Companies Eyeing Sales Surge Shake Off State Loan Shackles

Large European companies are casting off the constraints that came with the government-backed loans they raised to weather the pandemic by lining up new funds with fewer strings attached.

Sixt SE, the German car hire firm, last week replaced the loan provided in May last year by state lender KfW with 750 million euros ($895 million) of long-term financing from banks.

As a condition of the original deal, Sixt had to agree to largely refrain from paying dividends over the life of up to two years of its loan. Other firms that have opted to repay state funding support include sports apparel makers Adidas AG and Puma SE.

Companies Eyeing Sales Surge Shake Off State Loan Shackles

Companies are positioning themselves for a surge in business as vaccination programs across Europe start to pick up pace, potentially unleashing a wave of pent-up consumer demand for vacations, cars and consumer goods. As part of those preparations, more companies are opting to free themselves from restrictions such as curbs on investments or shareholder payouts that were part of the price of tapping state support.
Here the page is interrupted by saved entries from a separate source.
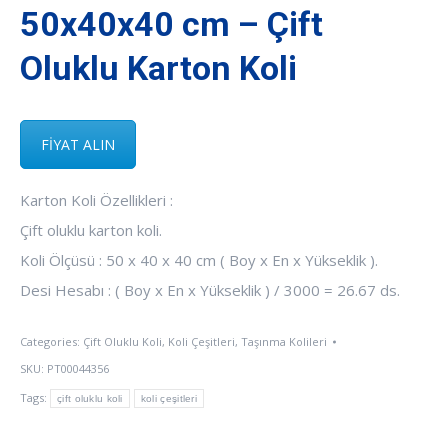
50x40x40 cm – Çift
Oluklu Karton Koli
FİYAT ALIN
Karton Koli Özellikleri :
Çift oluklu karton koli.
Koli Ölçüsü : 50 x 40 x 40 cm ( Boy x En x Yükseklik ).
Desi Hesabı : ( Boy x En x Yükseklik ) / 3000 = 26.67 ds.
Categories:
Çift Oluklu Koli
,
Koli Çeşitleri
,
Taşınma Kolileri
SKU:
PT00044356
Tags:
çift oluklu koli
koli çeşitleri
“Our new syndicated loan has now made it possible to replace the transitional loan with more long-term financing on more attractive terms without KfW’s involvement,” a spokesperson for Sixt said in comments sent by email.

Large European companies have raised more than 50 billion euros of loans since March 2020 backed by government guarantees or with support from state-owned lenders. Airlines are the biggest borrowers, led by Air France-KLM, which accepted 6.4 billion euros of funding with Dutch and French state backing.

Resuming Payouts

Adidas is already planning to resume dividends this year after repaying a 3 billion-euro loan provided by KfW at the end of last year. Puma, which also returned its state-backed funding, said it will pay out a dividend for 2020 after canceling distributions to shareholders last year.

“Puma chose to cancel the (state-backed) facility, as it was more expensive than the credit facilities that we replaced it with,” said a spokesperson in an emailed response to Bloomberg News. “In addition it was more restrictive in relation to possible dividend payments or share buybacks.”

Pent-up demand should drive a surge in spending on items such as cars, holidays and consumer goods, according to a report this month by financial analytics firm Credit Benchmark.

Replacing or converting state-backed loans can help borrowers regain “full entrepreneurial control,” said Reinhard Haas, head of syndicated finance with Commerzbank AG in Frankfurt.

The main driver to replace government funding “is to regain funding independence and strategic freedom,” said Cedric Perlewitz, head of automotive & transport with the bank. “We observe a preference to put permanent funding solutions in place,” he said.